Broadband eBooks – BBeB. Znany z pierwszych czytników Sony – pliki LRF i LRX (z DRM). Pojawienie się tego formatu dało pretekst do stworzenia biblioteki libprs500, która ostatecznie przekształciła się w calibre.
FictionBook – FB2 i FB3. Bardzo dobry format oparty na XML. Możliwości podobne do EPUB i KF8 (z wyjątkiem DRM – tu go nie ma). Niesłusznie traci na popularności.
Microsoft LIT – format używany przez Microsoft Reader. Wspiera DRM. Porzucony przez producenta i słusznie.

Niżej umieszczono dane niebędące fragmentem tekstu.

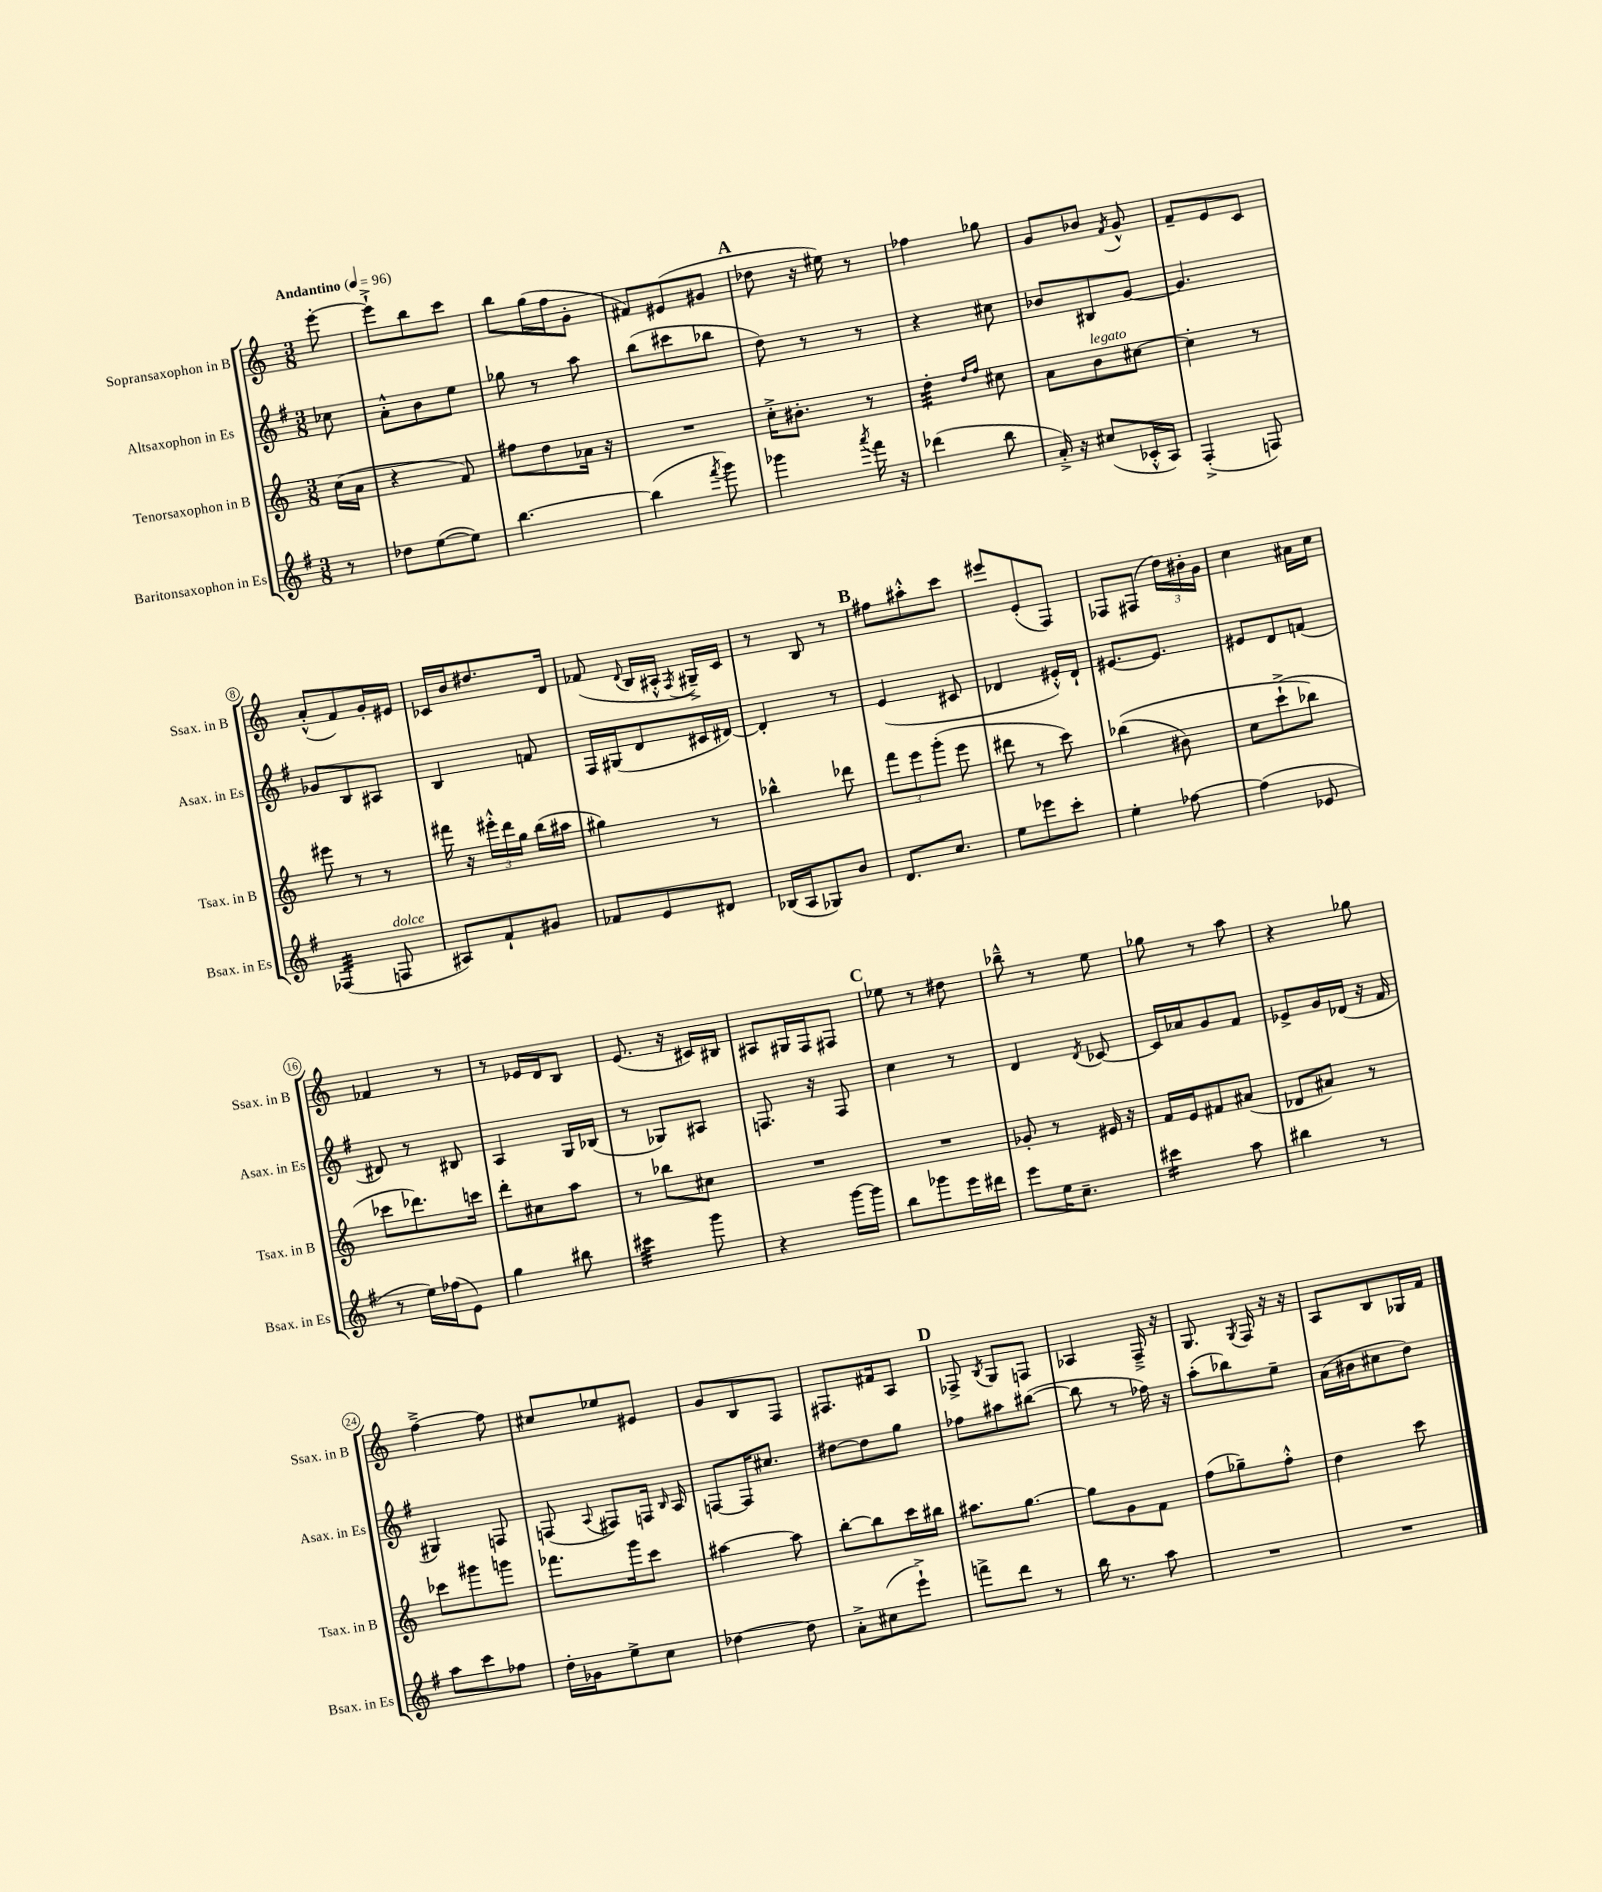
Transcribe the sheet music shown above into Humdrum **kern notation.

CHM – kolejny format Microsoft'u. Formalnie skompresowany HTML z DRM.
TomeRaider – TR2 i TR3. Mało popularny, niezbyt zaawansowany format. Bardzo ograniczone możliwości (coś w pół drogi pomiędzy TXT i FB2 lub EPUB).
PDB – to nie jest jeden format, a rozszerzenie używane (w kontekście e-book'ów) przez 2, dawniej bardzo popularne, formaty: Plucker (PalmOS) i iSiloX. Wspierały DRM, z czego ten drugi nie został przełamany. Pierwszy można konwertować. Drugi jest na to odporny.
To oczywiście nie jest pełna lista, szczególnie w podpunkcie o przestarzałych można by dorzucić kilka (lub kilkadziesiąt) pozycji. W przypadku czytników znaczenie mają jedynie EPUB, MOBI (i jego następcy) oraz PDF.